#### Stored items
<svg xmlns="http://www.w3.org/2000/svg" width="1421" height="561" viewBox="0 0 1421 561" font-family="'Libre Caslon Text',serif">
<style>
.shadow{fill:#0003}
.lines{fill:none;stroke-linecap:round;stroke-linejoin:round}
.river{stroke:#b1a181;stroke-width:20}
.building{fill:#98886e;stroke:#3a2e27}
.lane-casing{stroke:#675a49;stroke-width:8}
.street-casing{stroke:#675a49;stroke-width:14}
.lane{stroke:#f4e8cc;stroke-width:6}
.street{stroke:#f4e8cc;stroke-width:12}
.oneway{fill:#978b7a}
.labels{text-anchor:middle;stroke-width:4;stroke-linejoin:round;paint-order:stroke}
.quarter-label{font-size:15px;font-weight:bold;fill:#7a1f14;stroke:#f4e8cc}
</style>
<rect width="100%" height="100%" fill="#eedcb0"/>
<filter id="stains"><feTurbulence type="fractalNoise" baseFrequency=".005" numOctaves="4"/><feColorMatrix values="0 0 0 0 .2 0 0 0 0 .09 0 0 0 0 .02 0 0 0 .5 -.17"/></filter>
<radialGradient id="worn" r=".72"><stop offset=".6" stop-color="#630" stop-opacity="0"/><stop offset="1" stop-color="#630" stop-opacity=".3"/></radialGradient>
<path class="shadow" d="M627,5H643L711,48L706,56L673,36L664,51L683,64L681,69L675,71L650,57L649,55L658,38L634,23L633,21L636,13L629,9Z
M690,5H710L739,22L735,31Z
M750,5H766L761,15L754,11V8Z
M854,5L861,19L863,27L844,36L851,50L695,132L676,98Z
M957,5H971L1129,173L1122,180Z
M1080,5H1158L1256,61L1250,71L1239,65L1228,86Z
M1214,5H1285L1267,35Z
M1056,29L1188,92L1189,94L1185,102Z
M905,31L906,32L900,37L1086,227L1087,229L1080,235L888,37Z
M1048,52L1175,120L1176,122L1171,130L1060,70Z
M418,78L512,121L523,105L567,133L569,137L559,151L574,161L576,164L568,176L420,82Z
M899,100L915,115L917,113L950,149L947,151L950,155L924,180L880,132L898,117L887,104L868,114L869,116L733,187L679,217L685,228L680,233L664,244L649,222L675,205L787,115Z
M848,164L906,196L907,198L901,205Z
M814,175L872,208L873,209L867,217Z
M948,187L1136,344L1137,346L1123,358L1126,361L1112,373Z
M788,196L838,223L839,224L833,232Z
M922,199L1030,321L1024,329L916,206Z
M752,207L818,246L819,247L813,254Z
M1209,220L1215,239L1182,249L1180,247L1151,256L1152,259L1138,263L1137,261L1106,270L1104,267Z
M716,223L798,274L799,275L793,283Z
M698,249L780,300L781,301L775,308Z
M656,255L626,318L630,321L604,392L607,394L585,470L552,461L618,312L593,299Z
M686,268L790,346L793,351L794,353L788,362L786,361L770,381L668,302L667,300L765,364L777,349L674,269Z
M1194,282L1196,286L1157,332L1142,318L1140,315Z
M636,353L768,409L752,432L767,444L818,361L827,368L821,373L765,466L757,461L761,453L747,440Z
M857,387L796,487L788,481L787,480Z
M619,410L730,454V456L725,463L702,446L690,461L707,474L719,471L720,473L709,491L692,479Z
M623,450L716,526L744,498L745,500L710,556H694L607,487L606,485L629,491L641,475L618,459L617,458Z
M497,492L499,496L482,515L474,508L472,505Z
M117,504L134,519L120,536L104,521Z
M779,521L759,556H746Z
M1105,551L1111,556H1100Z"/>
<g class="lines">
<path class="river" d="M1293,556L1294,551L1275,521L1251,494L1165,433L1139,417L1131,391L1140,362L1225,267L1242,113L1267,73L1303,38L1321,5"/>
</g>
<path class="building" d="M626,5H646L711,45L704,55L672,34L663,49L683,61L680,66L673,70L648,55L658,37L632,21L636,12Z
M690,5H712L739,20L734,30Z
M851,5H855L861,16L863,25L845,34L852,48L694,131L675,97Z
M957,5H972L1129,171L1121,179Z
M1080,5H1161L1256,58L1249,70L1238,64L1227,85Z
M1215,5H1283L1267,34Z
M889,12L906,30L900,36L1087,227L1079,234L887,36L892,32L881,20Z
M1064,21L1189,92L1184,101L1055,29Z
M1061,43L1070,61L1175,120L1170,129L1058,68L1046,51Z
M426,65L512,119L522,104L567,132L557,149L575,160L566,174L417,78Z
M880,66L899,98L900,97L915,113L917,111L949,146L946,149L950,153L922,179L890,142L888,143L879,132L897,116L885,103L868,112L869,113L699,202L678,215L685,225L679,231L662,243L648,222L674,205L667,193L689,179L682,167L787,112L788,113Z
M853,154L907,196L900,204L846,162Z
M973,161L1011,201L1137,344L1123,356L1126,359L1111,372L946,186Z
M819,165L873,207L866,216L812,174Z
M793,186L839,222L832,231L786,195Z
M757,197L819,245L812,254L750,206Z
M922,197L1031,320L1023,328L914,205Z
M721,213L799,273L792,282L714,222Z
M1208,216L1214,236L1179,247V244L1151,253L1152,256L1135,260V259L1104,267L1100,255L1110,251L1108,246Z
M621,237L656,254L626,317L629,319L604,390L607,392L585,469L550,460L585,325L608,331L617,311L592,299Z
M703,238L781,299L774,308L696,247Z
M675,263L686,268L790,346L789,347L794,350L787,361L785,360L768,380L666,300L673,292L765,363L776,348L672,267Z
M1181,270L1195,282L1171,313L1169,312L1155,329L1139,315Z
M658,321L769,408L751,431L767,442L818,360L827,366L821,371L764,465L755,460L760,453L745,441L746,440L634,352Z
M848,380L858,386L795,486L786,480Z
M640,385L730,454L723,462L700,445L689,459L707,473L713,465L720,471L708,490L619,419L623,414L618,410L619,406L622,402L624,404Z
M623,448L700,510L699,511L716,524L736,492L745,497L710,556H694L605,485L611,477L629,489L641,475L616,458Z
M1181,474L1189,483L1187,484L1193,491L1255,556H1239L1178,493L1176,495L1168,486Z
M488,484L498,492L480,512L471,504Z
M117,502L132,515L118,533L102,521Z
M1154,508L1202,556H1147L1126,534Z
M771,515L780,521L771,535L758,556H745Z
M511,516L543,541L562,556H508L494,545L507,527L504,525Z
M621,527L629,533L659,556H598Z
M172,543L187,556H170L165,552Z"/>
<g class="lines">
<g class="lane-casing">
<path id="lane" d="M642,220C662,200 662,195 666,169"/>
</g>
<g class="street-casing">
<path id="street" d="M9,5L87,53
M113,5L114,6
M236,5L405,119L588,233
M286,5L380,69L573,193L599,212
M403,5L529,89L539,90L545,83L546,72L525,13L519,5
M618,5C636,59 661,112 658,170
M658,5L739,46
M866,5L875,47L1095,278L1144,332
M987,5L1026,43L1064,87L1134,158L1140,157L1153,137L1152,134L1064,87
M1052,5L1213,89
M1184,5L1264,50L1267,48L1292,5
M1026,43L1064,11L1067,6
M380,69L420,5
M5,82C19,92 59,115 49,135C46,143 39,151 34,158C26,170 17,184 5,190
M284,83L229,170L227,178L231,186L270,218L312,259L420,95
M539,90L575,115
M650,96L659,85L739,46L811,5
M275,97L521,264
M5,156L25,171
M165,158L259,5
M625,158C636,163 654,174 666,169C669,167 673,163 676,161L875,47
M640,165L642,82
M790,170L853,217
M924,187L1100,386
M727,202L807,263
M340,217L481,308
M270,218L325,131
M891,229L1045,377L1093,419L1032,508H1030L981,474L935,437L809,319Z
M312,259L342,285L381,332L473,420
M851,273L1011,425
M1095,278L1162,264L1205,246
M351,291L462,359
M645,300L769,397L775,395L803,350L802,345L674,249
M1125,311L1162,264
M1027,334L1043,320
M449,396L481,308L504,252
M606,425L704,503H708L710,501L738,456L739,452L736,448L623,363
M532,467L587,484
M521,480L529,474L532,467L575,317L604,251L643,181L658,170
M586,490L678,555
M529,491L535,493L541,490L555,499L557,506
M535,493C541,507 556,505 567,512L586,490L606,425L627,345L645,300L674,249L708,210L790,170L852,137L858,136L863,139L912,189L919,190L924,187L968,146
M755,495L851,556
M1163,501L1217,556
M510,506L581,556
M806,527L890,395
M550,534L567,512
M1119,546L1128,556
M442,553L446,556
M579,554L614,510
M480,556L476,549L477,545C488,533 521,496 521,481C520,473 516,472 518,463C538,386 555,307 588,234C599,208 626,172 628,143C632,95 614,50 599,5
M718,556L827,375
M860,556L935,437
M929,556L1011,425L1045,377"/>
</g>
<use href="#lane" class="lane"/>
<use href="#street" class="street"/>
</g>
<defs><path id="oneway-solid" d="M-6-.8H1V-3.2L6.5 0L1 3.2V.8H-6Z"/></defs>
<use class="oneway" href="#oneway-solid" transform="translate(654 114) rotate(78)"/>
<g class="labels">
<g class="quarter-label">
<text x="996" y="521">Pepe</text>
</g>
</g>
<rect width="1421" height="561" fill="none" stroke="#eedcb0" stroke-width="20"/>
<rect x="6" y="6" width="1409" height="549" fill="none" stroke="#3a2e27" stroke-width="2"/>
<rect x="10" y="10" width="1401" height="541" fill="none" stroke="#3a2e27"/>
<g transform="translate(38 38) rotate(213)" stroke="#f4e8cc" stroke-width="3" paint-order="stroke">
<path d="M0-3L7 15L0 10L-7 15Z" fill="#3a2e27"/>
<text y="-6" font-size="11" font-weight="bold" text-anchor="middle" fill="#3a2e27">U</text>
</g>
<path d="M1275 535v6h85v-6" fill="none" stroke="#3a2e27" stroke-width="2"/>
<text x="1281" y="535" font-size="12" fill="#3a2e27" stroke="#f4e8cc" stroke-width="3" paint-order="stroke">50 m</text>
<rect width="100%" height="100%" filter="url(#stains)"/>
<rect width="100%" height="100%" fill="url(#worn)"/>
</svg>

#### YOUR GOAL
If a line in the entries contains "rotate", copy it.

#### EXPECTED ANSWER
<use class="oneway" href="#oneway-solid" transform="translate(654 114) rotate(78)"/>
<g transform="translate(38 38) rotate(213)" stroke="#f4e8cc" stroke-width="3" paint-order="stroke">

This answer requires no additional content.